It wasn't exactly Prince Charming but one of Ukraine's "Sleeping Beauties" finally got a kiss on the lips as she dozed on a dais filmed by cameras -- though unlike the fairy tale she never woke up.
"I'm not sure I would marry precisely this girl, I just was curious whether she would open her eyes," said the young woman who dared the embrace while male visitors shied away.
The venue was Ukraine's National Art Museum and the stakes were -- marriage.
Visitors at a wacky performance called "Sleeping Beauty" were allowed to kiss a series of volunteer Sleeping Beauties -- but only if they signed an undertaking to marry the woman if she "wakes up".
Those reluctant to commit to a perfect stranger were allowed to look at the "princess" slumbering in a white dress in the dimly lit room, but not lock lips.
"I'm not ready to kiss a woman on the first date, and it's definitely the first time I've ever seen her," said Oleksandr Dankov, 43, after choosing not to steal a smooch.
But "perhaps I'll come again," he told Agence France Presse.
Yana Krasnokutska, 23, was more daring.
"It's a fairy tale, so I was just curious to try it," she told AFP, smiling after kissing the "Beauty" lightly on the lips.
The performance was created by Ukrainian-Canadian artist Taras Polataiko, who said he had been working on this project for the last two years.
He was inspired by the well-loved fairytale in which a young princess is put under a curse and sleeps for hundreds of years along with her kingdom. She is finally awoken by a kiss from a prince who loves her.
The women in Kiev slept in public for two hour-long shifts each day, with a half-hour break between.
"The idea behind the project is patience," Polataiko told AFP.
"Our people can be patient for a long time. While Beauty is sleeping, the entire kingdom is also sleeping. If the kingdom is to be woken, the Beauty must be woken."
Polataiko said that he chose as his Sleeping Beauties attractive women who were also looking for a steady partner
"All the five girls I've chosen are gorgeous, smart and waiting for a true love," he said, adding that he initially planned having only one Sleeping Beauty but ended giving the others a chance too.
-- 'It's a fairy tale' --
"We have three or four visitors every day willing to awake the Sleeping Beauty, both men and women," he told AFP.
"This isn't a marriage agency. It's magic, it's a fairy tale. No one knows how it will end," said Polataiko.
Natalya Bakovskaya, 27, was the first sleeping beauty to do a three-day stint waiting for her prince after her sisters told her about the casting call on television.
"When it started, I got really involved in it and felt as if I was in a fairy tale," she told AFP.

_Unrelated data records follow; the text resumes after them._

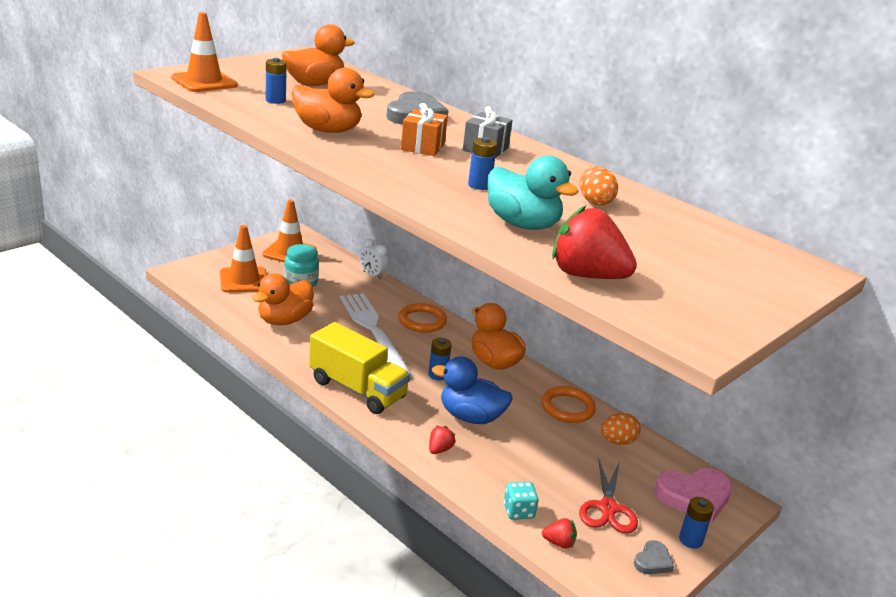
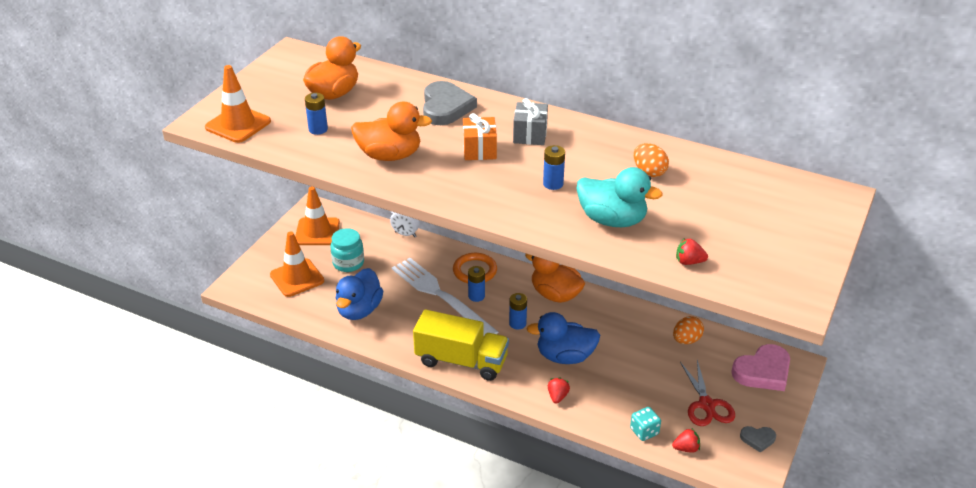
camera: 15 degrees left, 10 degrees up
orange duck [252,273,314,325] -> blue duck [336,268,383,320]
orange ring [541,386,596,423] -> none
red strawberry [552,206,637,279] -> red strawberry [676,238,708,265], size x0.47
grey heart [634,540,674,574] -> grey heart turned 75 degrees clockwise [740,426,776,453]
blue battery [679,497,714,549] -> blue battery moved to [468,266,485,302]

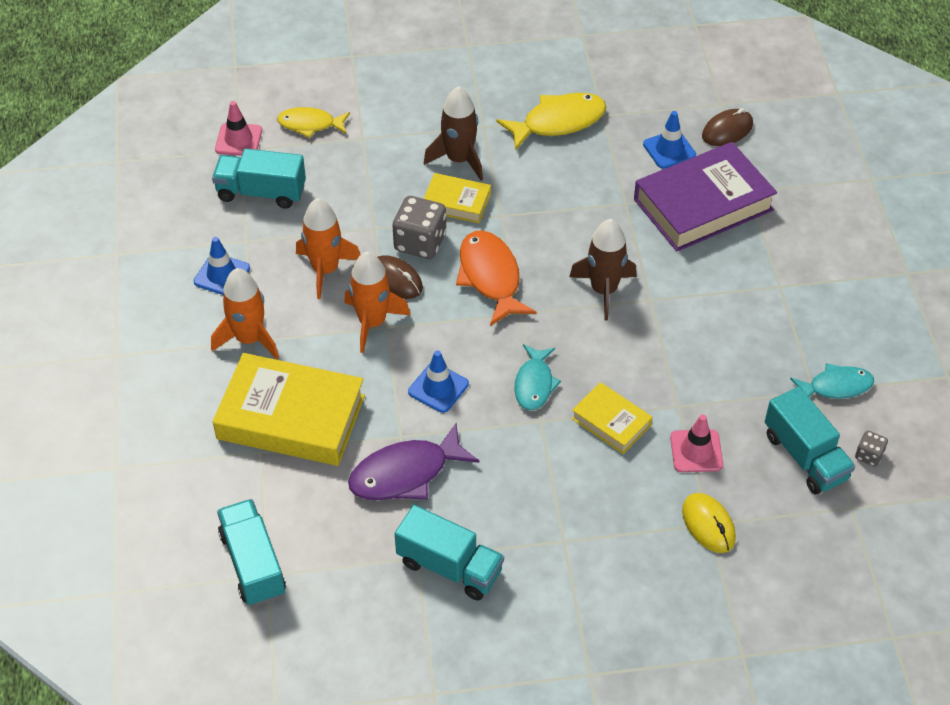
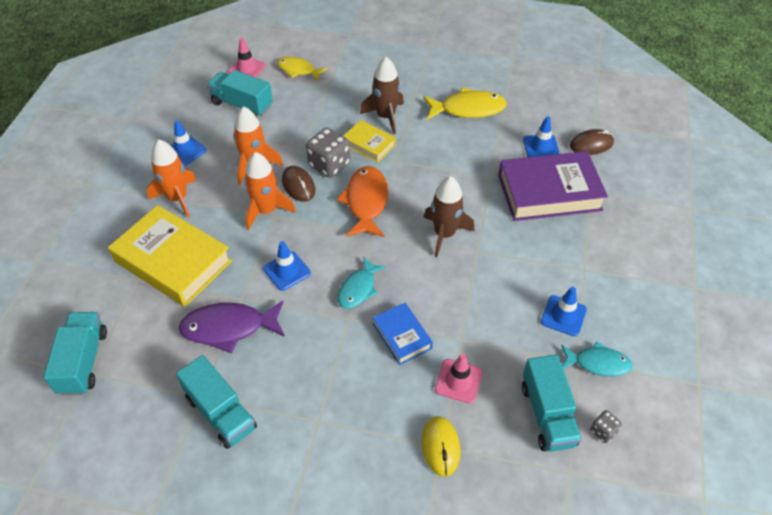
camera: 20 degrees right, 0 degrees up
yellow book [571,382,652,454] -> blue book [373,303,433,365]
none -> blue traffic cone [541,287,587,336]

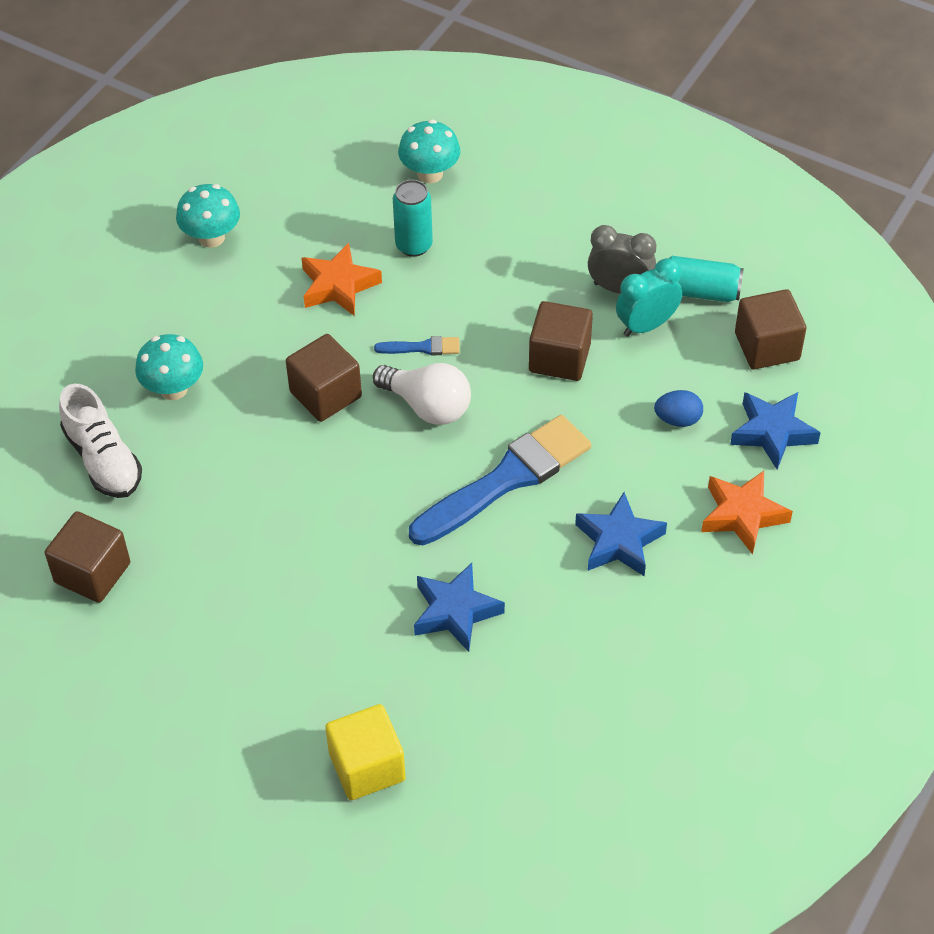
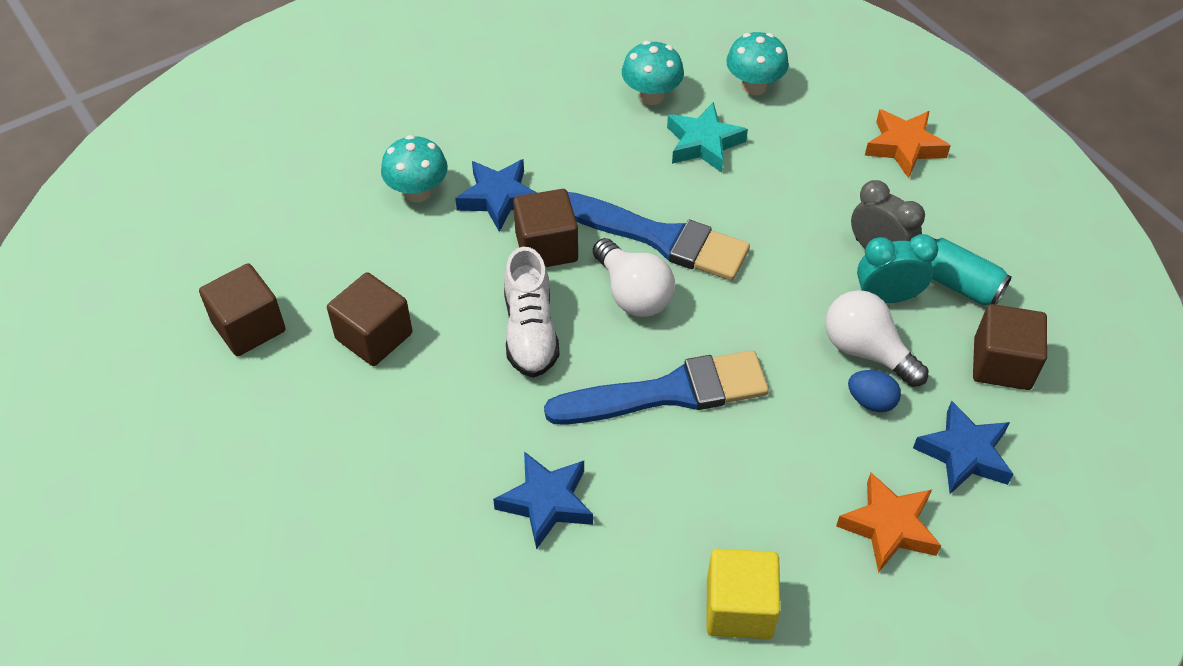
camera: 25 degrees right, 0 degrees up
white shoe [59,384,142,498] -> white shoe moved to [504,247,560,378]
turquoise mushroom [176,184,240,248] -> turquoise mushroom moved to [622,41,684,105]
orange star [301,243,382,316] -> orange star moved to [865,109,951,179]
yellow cube [325,704,406,800] -> yellow cube moved to [706,548,781,639]
blue brush [374,336,460,355] -> blue brush [568,192,750,281], size x2.35
turquoise can [393,180,433,257] -> turquoise star [667,102,748,173]
brown cube [529,301,593,381] -> brown cube moved to [327,272,412,366]
blue star [575,492,667,576] -> blue star moved to [455,159,537,232]
none -> white light bulb [825,290,928,387]

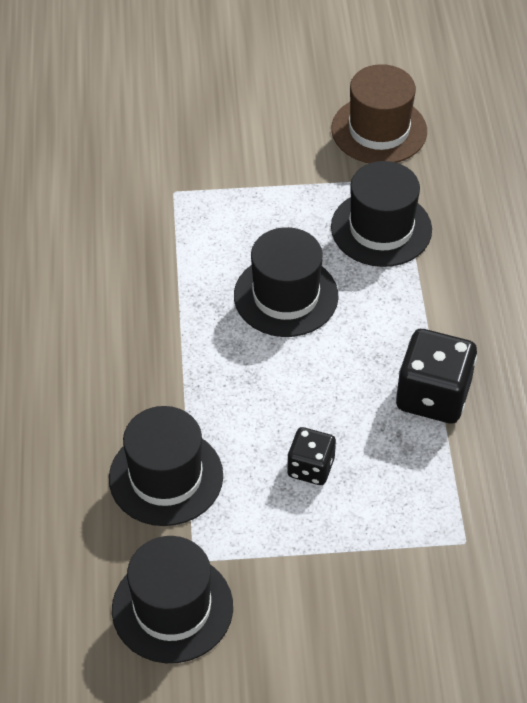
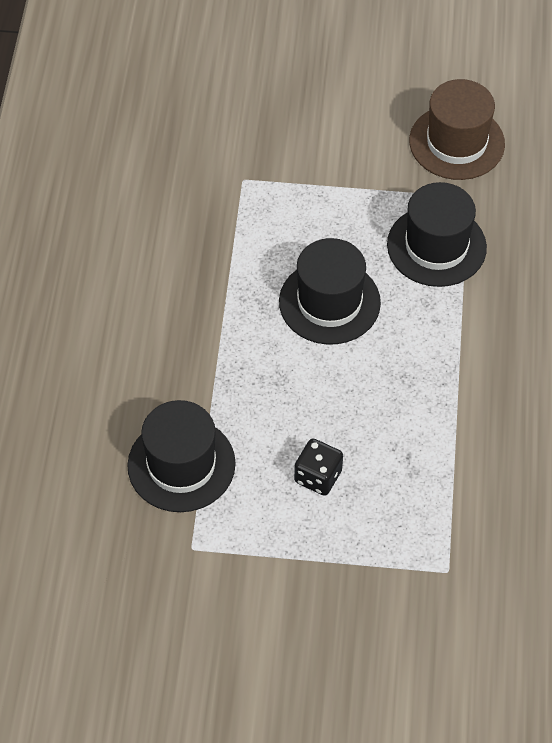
camera: 10 degrees right, 5 degrees up
black hat [112,536,233,663] -> none
black dice [396,329,477,423] -> none

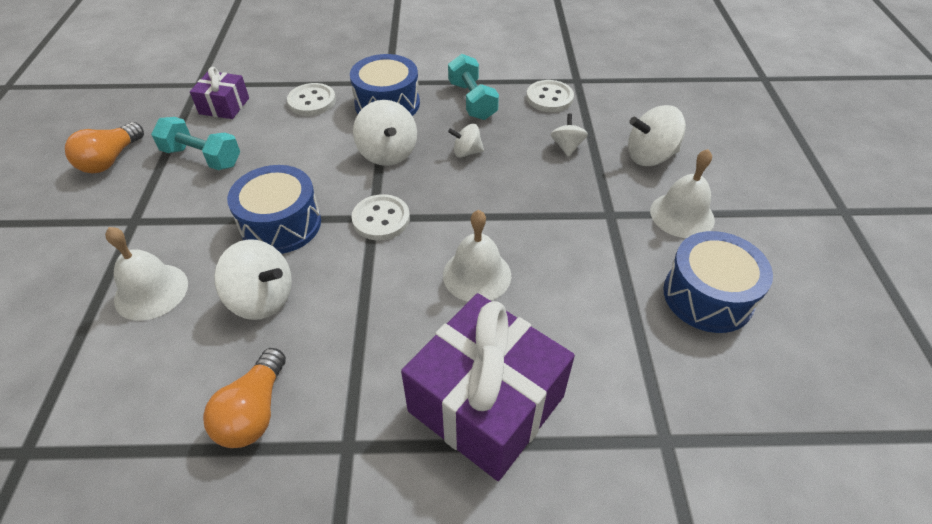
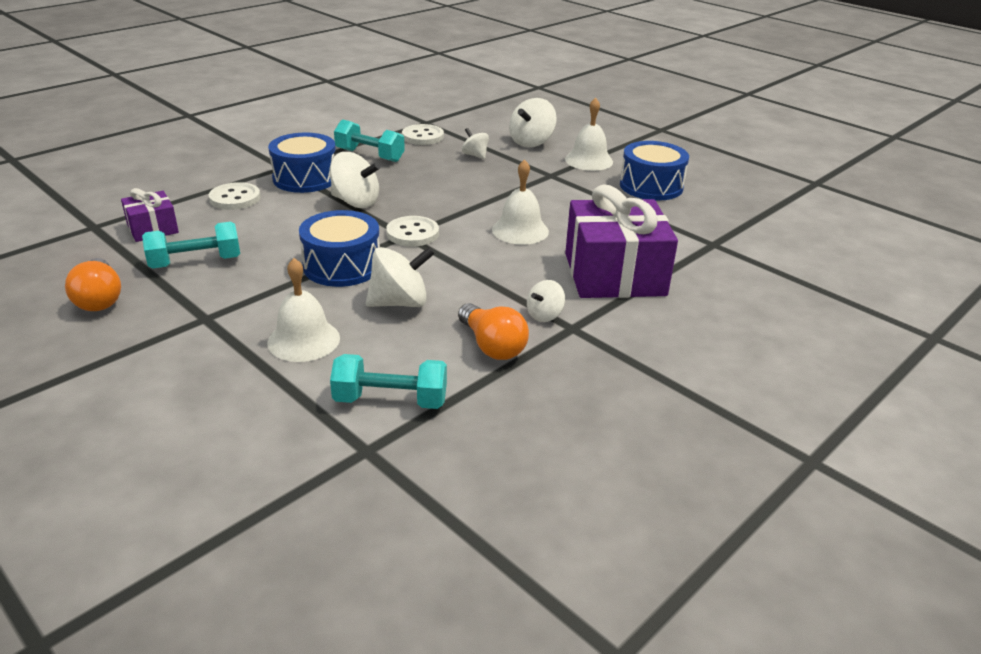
camera: 45 degrees left, 15 degrees down
white spinning top [448,124,484,157] -> white spinning top moved to [527,280,565,322]
none -> turquoise dumbbell [330,354,447,409]

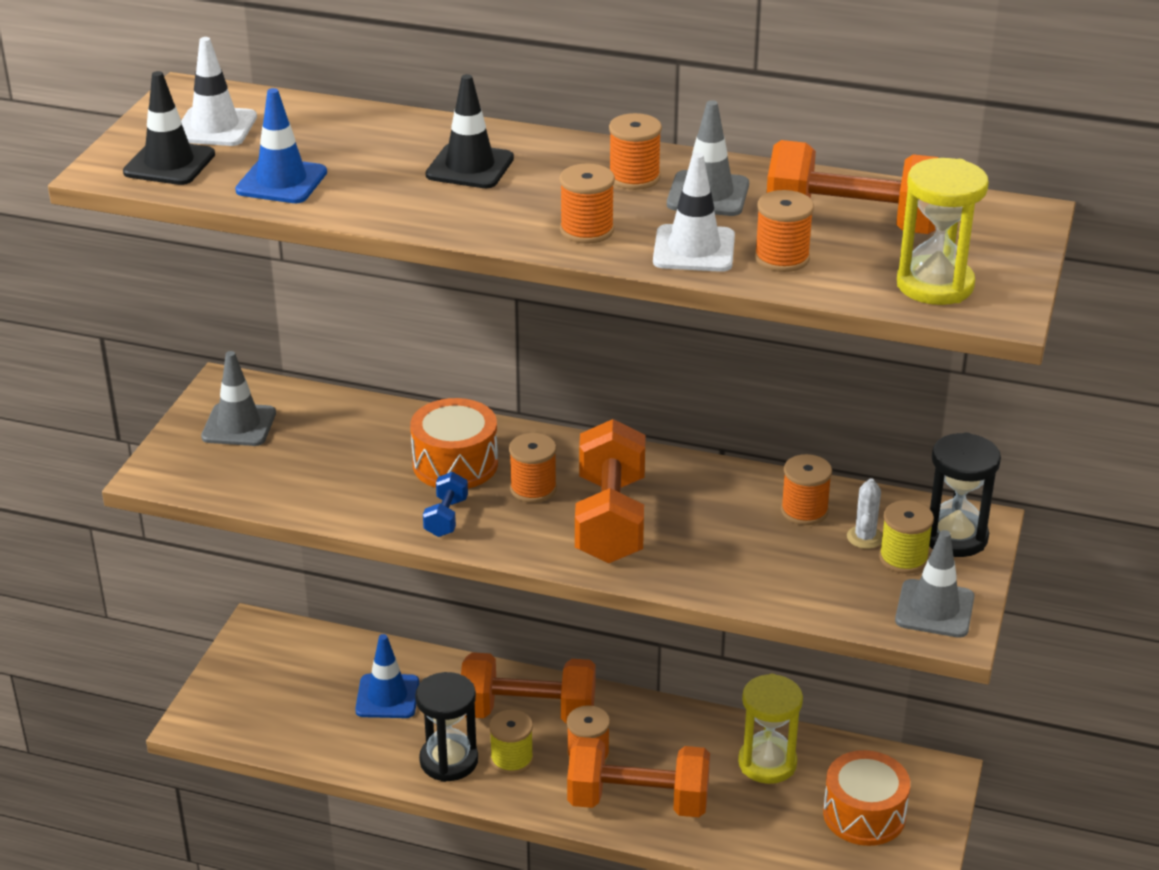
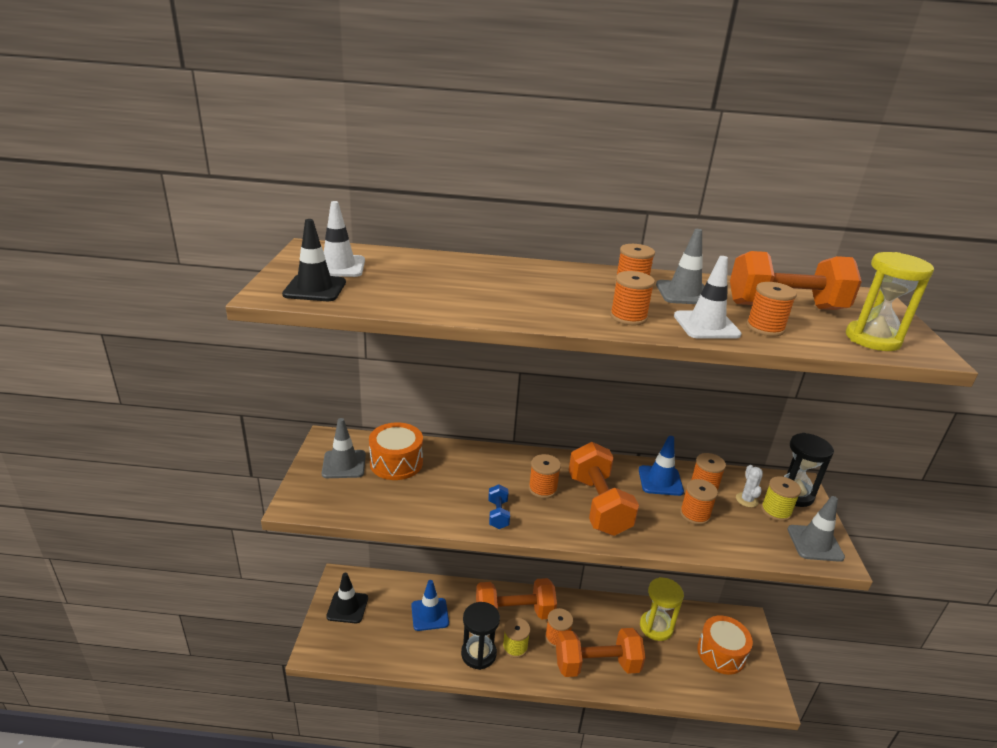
camera: 15 degrees left, 5 degrees down
blue traffic cone [235,88,327,203] -> blue traffic cone moved to [639,436,684,496]
orange drum [410,398,498,489] -> orange drum moved to [369,422,423,480]
black traffic cone [425,74,514,188] -> black traffic cone moved to [326,573,368,623]
none -> orange spool [680,479,718,525]

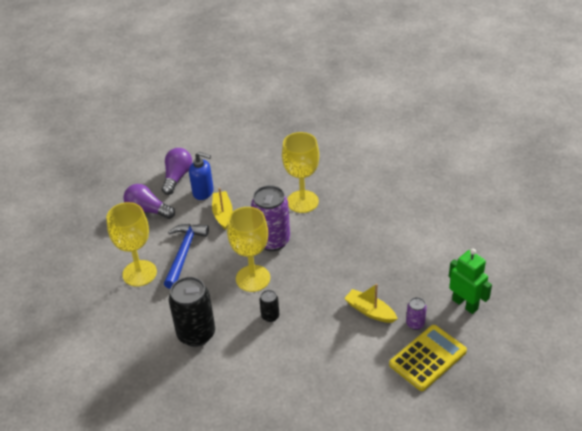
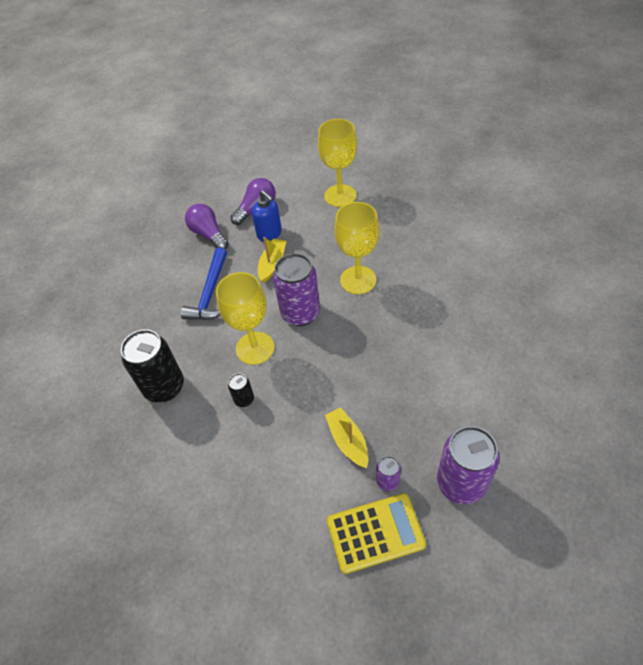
camera: 30 degrees right, 10 degrees up
yellow goblet [106,202,157,287] -> yellow goblet moved to [318,119,357,207]
blue hammer [164,224,209,289] -> blue hammer turned 150 degrees clockwise [181,248,227,320]
green robot [449,249,492,314] -> purple can [437,426,500,504]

"I could hardly sleep with all the cameras and visitors on the first day, but afterwards I enjoyed the two hours of the rest in the middle of the day and even felt a kind of drowsiness," Bakovskaya said.
She said she did not open her eyes and so never did find her prince, although one of the kisses she received was "especially memorable".
Later she tried watching a video of her kisses to identify the young man who kissed her on the first day, but did not succeed.
Finally the fairy tale ended with a non-traditional twist as the fourth Sleeping Beauty opened her eyes after a kiss, to find not a prince, but a princess.
"I was astonished when I opened my eyes and saw a girl," translator Yana Gurzhiy, 24, told AFP after she decided to open her eyes when she was kissed on the forehead.
Ukraine does not allow gay marriage, making it impossible for Gurzhiy to tie the knot with her pursuer, but she said she had felt a connection with the woman who kissed her, whom she named only as Katya.
"I believe it is not a coincidence we had to meet this way. She's a very interesting person, so I hope we'll have some kind of professional and creative partnership."
A fifth Sleeping Beauty was set to take her place in the performance, which was to end September 9.